Thursday, January 29, 2009

Comic Book Review:
Black Jack Volume 1 by Osamu Tezuka

I must admit, I didn't know what to expect when I first picked up Osamu Tezuka's Black Jack Volume 1. While Tezuka's Astro Boy is often hailed as the cornerstone of modern manga, reading it has always felt to me like more of a 'study of the grand masters' than an honest-to-goodness engaging read. (Sort of like reading the first few dozen issues of Superman or The Green Lantern -- the art's amazing and the characters are iconic, but goddamn if the stories aren't repetitive.) But Black Jack? Wow. The collection's first story, Is There A Doctor?, quickly establishes the series' playful perversity. The plot: When a famous tycoon's good-for-nothing son is disfigured in a car accident, genius surgeon/man of mystery, Black Jack, is called in to save the boy's life. But there's a catch. In order to obtain the body parts needed for the operation, someone else is going to have to be sacrificed. With no time to waste, the tycoon bribes the police and the courts into convicting an innocent pauper of causing the accident, thereby getting a suitable set of replacement parts. Although Black Jack appears disgusted, he agrees to perform the operation -- so long as he's paid his multi-million yen fee. I won't spoil the details of the ending, but suffice it to say, heads are swapped, paupers become wealthy, and the scarred surgeon known only as 'Black Jack' sees to it that justice is served.
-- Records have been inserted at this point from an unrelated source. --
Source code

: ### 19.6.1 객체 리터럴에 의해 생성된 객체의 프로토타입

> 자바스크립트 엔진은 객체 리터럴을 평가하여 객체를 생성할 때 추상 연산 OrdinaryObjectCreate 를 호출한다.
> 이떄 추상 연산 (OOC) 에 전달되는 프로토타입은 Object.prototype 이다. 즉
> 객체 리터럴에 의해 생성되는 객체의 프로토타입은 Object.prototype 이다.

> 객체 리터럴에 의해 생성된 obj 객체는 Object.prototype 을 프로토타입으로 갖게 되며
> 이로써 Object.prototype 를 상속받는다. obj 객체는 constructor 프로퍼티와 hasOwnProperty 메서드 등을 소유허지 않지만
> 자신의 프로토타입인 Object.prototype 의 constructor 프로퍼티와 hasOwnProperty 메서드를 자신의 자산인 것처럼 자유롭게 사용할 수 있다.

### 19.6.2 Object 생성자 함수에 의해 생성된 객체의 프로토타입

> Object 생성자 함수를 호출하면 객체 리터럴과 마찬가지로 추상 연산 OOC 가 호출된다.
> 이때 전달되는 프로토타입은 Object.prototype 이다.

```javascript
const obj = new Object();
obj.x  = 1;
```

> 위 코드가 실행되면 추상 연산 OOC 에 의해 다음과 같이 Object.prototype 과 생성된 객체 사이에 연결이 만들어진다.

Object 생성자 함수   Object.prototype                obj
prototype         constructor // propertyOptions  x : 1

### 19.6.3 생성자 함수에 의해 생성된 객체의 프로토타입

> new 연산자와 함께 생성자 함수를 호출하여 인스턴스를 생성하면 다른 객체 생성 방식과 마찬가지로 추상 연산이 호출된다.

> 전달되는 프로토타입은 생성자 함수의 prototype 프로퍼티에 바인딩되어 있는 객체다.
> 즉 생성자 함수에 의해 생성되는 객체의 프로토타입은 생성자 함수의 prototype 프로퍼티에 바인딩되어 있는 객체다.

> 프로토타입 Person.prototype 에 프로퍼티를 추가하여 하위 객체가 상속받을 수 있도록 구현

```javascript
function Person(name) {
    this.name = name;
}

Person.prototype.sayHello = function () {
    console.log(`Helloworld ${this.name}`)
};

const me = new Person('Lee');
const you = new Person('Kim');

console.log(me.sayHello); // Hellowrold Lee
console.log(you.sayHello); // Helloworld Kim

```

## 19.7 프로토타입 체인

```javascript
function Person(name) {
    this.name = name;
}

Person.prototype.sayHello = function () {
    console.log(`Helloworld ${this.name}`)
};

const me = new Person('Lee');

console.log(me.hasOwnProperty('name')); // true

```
In the stories that follow, things just get more and more bizarre. Take for instance, Pinoko, Black Jack's pint sized side-kick and comic relief. She's literally an old doll filled with the living remains of an unborn Siamese twin that was removed from the psychic tumor of a famous actress in chapter 3. (Go on, read that last sentence again. I'll wait.) Or how about the return of Black Jack's long-lost love? Pinoko is jealous until she finds out that years ago, Black Jack had to perform a sex change operation on his true love in order to save her (now: him) from uterine cancer. And then there's the close-up, gross-out panels included in nearly every story. Usually occurring during an operation scene, these are the one place in the comic where Tezuka switches from his normally cartoony style to something closer to life drawing. While it could be argued that these are there for educational purposes, truth be told, I think that Tezuka just likes giving his readers the willies at the sight of an abdomen being pried open by medical equipment.

All of this would just be mind-warping eye-candy, though, were it not for the fact that Tezuka makes each of these stories so emotionally affecting. There is a genuine undercurrent of sadness throughout, a haunting sense of heartbreak, and even, at times, moments of inspiration and elation. As strange as this is gonna sound (especially after the tumor-becomes-a-main-character reveal), while reading Black Jack, I kept being reminded of Carl Barks' classic Disney duck stories. Both series feature moody, misanthropic leads. Both use short, self-contained adventures as a means of slowly exploring the backgrounds and motivations of their lead characters. Both are drawn in an unabashedly 'cartoony' manner; their deceptively simple styles showcasing their creators' mastery of the artform. Oh, and both comics are hella fun to read. Yes, Osamu Tezuka's Black Jack might be the answer to that age old question: What would an EC Comic by Carl Barks look like?